Nor can we forget that we are the “lucky ones.” Thanks to certain twists of fate, hard work, and dumb luck in our families’ histories, we have the opportunity to attend a top-tier American university and live in a relatively stable environment. This privilege is a mere dream for millions of Palestinians living under the crippling effects of occupation, expulsion, and persecution. More globally than simply denying human rights to your fellow jumbos, “Birthright’s” foundational concepts deny human rights to your fellow humans.
So we hope that when you walk by a direct action that people call “extreme” or attend one of our events that will be reported as “polarizing,” you understand this: We are here to foster tension. As Martin Luther King Jr. once famously wrote, “Nonviolent direct action seeks to create such a crisis and foster such a tension that a community which has constantly refused to negotiate is forced to confront the issue. It seeks so to dramatize the issue so that it can no longer be ignored.[1]” We hope that our direct action brings discomfort, but does not cause harm.
All of us writing this have at some point questioned our involvement in Students for Justice in Palestine. We do not want to be seen as inflammatory by conveying the truth of our lives. We do not want targets on our heads. Given the choice most of us would rather learn to play a new instrument, take up rock climbing, write poetry, or fall in love. But for now, our primary passion and goal is to live as free people. So long as programs like Birthright exist, so long as apartheid exists in our homeland, we, as Palestinians, do not have a choice. We did not choose to be a colonized people. Our bodies are political, whether we like it or not -- and so are yours.

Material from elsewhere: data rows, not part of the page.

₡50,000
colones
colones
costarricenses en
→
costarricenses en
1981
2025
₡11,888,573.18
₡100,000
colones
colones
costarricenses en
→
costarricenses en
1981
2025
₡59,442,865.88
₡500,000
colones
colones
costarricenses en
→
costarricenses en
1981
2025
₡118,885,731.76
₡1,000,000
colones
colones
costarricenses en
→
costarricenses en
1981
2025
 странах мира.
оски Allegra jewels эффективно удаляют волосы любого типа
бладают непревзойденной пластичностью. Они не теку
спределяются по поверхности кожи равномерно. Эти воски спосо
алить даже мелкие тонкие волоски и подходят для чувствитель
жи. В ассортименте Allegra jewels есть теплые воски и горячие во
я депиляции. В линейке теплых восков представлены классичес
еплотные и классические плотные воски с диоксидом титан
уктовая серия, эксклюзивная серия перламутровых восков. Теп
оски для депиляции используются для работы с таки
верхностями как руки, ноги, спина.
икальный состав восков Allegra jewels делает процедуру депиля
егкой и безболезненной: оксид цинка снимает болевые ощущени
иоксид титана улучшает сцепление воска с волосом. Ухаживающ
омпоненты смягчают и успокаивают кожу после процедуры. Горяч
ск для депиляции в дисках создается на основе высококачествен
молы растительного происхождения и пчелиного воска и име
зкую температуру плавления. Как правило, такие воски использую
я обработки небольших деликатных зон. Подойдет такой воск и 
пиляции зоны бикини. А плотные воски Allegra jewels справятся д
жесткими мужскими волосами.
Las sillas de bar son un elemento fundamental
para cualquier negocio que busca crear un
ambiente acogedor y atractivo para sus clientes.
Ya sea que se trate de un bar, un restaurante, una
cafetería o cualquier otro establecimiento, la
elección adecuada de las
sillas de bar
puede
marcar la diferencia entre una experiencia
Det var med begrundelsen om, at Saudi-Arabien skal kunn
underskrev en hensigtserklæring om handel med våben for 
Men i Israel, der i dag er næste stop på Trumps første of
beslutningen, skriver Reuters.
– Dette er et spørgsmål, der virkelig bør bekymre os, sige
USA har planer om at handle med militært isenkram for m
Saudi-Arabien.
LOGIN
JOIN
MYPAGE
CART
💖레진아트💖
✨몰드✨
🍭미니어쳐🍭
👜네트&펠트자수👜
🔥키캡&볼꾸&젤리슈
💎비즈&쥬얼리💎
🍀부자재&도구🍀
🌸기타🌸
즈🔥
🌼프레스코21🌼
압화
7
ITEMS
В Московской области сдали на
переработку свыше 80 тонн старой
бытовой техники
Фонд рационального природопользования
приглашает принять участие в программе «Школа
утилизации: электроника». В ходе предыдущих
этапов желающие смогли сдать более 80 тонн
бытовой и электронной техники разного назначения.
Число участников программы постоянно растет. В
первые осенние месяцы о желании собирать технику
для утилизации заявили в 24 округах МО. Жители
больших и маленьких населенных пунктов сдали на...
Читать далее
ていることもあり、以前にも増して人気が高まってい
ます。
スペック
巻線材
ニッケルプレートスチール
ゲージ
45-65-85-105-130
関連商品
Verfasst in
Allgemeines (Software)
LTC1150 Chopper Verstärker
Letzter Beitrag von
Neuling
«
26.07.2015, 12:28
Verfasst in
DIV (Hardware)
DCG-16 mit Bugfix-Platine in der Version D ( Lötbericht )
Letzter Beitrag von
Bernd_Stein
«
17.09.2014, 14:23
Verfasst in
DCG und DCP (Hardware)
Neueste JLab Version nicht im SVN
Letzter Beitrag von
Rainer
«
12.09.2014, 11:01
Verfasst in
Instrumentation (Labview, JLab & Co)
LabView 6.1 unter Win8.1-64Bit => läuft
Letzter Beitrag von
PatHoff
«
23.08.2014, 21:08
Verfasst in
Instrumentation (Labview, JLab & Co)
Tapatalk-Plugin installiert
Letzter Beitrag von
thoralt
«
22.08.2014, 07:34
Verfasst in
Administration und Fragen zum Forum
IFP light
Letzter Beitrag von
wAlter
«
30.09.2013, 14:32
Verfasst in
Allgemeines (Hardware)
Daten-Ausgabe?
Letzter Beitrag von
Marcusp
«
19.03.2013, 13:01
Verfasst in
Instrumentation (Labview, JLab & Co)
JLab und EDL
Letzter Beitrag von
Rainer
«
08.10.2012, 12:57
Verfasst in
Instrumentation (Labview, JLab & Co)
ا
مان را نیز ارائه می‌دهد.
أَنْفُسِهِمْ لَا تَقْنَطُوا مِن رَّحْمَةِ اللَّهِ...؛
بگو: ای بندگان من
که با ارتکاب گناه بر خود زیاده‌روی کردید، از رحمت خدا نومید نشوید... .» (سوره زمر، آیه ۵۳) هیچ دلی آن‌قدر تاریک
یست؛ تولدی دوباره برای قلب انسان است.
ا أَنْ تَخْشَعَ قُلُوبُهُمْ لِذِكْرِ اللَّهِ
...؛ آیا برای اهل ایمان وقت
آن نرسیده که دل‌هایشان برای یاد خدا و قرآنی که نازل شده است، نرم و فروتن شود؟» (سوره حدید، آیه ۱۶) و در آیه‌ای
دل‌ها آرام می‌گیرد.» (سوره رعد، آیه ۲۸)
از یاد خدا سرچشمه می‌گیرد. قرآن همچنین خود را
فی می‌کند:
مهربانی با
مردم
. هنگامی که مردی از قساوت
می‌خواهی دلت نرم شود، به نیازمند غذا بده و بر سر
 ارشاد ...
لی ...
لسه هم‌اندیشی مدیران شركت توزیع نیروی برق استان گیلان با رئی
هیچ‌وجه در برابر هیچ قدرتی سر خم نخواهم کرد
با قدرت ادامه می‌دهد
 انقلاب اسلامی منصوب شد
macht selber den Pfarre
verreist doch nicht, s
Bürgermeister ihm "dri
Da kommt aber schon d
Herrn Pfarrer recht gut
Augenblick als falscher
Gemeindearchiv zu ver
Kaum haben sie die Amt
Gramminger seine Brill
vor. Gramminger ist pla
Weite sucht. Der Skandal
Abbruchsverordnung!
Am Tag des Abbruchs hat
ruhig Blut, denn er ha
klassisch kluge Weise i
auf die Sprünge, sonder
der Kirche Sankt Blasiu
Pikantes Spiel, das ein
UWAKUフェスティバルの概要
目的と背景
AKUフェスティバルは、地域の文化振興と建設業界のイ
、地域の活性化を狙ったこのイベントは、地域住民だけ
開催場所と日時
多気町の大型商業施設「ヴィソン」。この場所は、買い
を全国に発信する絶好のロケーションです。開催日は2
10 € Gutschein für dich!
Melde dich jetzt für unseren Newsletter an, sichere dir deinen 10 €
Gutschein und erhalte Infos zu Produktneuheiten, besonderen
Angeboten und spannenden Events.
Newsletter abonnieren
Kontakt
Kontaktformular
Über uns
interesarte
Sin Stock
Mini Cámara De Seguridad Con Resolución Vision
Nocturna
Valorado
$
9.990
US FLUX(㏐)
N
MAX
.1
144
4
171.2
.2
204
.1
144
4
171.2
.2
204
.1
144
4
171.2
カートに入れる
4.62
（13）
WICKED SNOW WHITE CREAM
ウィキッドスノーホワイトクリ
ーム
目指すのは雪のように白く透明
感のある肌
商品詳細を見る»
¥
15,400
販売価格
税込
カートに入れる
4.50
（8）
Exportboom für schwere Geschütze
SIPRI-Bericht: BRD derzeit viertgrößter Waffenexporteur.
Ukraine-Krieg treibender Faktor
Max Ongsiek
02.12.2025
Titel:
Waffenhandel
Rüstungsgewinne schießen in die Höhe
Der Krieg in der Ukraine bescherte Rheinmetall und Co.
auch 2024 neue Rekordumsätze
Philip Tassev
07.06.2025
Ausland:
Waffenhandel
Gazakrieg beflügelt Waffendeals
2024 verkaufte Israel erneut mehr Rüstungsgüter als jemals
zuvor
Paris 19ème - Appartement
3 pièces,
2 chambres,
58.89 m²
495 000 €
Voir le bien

When you see us building mock apartheid walls, asking difficult questions, and fostering discomfort in place of passive acceptance on this campus, please realize that we see it as our moral obligation: not only for us and our families, but for the silenced who cannot be here and for those who desire to live a life in solidarity with the oppressed. We are fostering this tension to build a community; a community in which we are truly treated as equals; a community where no student has a “birthright” at the expense of another person’s freedom.